= Xian Zhen =

Xian Zhen (died 627 BC) was a general and politician of the State of Jin during the Spring and Autumn period of Chinese history. He served under Duke Wen of Jin.

At the end of 633 BC, Duke Wen of Jin established three armies, with Xian Zhen and Luan Zhi commanding the lower army. King Cheng of Chu led his forces to besiege the State of Song. Duke Cheng of Song sought assistance from the Jin Dynasty by sending gifts. In early 632 BC, before Duke Wen could mobilize his army, Xi Hu passed away. Duke Wen then appointed Xian Zhen as the commander of the central army. Xian Zhen proposed a plan to rescue Song and counterattack Chu. His strategy involved attacking the states of Cao and Wey, and then ceding their lands to Qi and Qin. This plan successfully pressured Chu, as Qi and Qin were instructed to persuade Chu to cease its siege of Song. Chu, having to defend Wey and Cao under its alliances, refused. Consequently, Qi and Qin grew resentful towards Chu, which shifted its focus to Wey and Cao rather than continuing the siege of Song.

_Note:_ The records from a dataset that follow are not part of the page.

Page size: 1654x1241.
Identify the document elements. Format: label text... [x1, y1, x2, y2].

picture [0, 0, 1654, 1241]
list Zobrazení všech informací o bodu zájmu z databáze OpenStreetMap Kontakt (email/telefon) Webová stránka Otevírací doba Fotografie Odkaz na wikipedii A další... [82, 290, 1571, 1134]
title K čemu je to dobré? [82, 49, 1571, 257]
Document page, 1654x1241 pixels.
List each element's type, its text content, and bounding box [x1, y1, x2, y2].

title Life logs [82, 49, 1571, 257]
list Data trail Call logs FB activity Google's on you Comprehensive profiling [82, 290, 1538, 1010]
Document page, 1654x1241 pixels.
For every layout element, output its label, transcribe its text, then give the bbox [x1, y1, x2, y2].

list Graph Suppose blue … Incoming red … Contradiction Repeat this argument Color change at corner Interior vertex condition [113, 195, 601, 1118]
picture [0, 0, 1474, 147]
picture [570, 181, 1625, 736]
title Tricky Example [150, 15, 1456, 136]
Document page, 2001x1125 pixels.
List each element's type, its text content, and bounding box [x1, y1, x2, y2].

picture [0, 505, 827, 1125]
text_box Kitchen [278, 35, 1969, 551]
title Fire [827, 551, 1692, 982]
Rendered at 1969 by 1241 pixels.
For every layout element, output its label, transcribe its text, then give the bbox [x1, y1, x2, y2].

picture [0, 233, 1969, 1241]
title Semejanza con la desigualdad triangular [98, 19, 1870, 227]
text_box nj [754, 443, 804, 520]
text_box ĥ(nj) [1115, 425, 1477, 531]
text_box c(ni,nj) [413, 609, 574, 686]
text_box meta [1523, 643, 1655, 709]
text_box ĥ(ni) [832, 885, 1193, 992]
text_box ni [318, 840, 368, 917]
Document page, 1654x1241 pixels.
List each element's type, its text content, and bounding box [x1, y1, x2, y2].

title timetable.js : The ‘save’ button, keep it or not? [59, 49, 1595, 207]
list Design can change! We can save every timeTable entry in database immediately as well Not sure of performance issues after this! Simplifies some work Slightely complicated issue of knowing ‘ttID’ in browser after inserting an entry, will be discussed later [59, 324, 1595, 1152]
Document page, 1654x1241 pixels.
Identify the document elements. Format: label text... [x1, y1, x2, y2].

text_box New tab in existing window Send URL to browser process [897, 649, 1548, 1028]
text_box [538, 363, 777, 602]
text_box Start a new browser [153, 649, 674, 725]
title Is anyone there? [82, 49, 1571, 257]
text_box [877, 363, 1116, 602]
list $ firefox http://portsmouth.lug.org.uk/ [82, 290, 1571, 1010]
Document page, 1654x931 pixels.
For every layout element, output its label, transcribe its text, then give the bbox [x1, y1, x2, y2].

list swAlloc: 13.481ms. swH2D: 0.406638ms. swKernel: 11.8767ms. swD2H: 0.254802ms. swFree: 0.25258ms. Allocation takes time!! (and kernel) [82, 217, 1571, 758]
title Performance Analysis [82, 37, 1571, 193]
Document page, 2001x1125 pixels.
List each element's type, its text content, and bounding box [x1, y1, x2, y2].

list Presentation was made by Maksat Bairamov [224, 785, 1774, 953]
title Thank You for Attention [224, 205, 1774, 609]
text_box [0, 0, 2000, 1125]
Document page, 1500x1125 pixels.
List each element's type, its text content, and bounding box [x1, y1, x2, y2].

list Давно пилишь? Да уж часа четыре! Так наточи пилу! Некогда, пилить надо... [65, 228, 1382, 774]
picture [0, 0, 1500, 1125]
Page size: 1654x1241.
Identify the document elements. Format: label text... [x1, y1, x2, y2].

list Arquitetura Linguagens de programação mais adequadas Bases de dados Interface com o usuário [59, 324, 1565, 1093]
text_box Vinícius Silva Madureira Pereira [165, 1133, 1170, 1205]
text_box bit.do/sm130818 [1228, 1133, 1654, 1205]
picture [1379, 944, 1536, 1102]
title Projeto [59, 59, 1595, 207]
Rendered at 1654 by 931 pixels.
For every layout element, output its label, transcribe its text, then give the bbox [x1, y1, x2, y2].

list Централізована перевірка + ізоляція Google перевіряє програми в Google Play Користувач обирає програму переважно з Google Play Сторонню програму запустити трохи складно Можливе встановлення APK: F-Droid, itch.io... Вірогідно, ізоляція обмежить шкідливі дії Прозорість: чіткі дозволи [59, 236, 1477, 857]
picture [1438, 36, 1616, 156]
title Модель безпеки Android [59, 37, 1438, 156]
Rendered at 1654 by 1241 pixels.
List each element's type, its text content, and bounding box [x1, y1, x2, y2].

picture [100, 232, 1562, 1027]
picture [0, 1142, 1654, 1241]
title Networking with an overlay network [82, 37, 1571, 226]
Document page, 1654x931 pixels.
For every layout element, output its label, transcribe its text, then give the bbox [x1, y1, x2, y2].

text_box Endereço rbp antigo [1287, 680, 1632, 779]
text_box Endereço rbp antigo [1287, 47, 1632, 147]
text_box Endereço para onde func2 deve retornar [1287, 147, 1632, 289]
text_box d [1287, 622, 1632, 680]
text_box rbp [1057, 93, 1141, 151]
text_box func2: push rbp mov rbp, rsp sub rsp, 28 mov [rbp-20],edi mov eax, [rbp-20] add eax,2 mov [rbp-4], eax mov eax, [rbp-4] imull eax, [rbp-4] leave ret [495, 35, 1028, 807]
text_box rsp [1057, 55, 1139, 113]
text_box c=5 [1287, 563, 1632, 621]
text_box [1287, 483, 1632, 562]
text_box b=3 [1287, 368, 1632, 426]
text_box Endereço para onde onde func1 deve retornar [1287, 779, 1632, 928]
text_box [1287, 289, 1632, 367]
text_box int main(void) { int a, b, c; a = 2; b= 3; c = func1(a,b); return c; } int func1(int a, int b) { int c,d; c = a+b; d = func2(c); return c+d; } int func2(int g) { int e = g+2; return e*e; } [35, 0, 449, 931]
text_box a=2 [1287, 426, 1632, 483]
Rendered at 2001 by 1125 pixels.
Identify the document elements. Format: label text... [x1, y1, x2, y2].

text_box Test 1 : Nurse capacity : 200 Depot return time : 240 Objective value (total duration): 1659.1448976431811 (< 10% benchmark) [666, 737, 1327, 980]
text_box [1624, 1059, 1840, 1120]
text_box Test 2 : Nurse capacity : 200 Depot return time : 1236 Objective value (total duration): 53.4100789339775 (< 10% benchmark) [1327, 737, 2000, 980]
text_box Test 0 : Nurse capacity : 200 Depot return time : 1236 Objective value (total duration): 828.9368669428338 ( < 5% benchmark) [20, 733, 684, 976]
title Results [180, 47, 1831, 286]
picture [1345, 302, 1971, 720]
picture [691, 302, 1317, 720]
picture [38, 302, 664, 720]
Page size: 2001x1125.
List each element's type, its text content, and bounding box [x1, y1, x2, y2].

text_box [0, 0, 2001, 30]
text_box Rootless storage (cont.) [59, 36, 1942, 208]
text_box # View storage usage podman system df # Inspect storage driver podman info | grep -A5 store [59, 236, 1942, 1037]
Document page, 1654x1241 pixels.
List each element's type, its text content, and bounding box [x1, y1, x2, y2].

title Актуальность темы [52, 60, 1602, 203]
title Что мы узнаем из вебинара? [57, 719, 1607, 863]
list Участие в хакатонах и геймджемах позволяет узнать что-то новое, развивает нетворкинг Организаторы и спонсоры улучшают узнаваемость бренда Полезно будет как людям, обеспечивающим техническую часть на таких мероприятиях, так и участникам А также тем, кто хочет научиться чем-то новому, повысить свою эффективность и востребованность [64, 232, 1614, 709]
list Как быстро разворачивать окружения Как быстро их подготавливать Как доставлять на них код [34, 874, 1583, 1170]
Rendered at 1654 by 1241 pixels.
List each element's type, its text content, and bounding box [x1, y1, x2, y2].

Amid the deteriorating situation, King Cheng of Chu retreated. Despite the king’s displeasure, Ziyu remained and proposed to Jin, "If Jin forgives Wey and Cao, Chu will also forgive Song." Jin agreed, leading to Wey and Cao severing their alliances with Chu and aligning with Jin. This angered Ziyu, who then attacked the Jin army. In the Battle of Chengpu, Xian Zhen led the Jin forces to a decisive victory over Ziyu’s Chu army.

After Hu Yan died, Xian Zhen was promoted to minister. In 628 BC, Duke Wen of Jin passed away and was succeeded by Duke Xiang of Jin. In 627 BC, Duke Mu of Qin invaded Jin. Xian Zhen defeated the Qin army at the Battle of Xiao and captured three Qin generals. Wen Ying, a concubine of Duke Wen of Jin and daughter of Duke Mu of Qin, persuaded Duke Xiang to release the captured generals. The request was granted, and the generals returned to Qin. Xian Zhen, angered by the perceived disregard for his soldiers' merits, confronted Duke Xiang in a fit of rage and spat in his face.

Later that year, Di from the north invaded the State of Jin. Xian Zhen once again led his troops into battle and defeated the Di forces. In a final act of atonement for his earlier disrespect towards Duke Xiang, Xian Zhen removed his armor and helmet, charged into the midst of the Di army, and died in battle.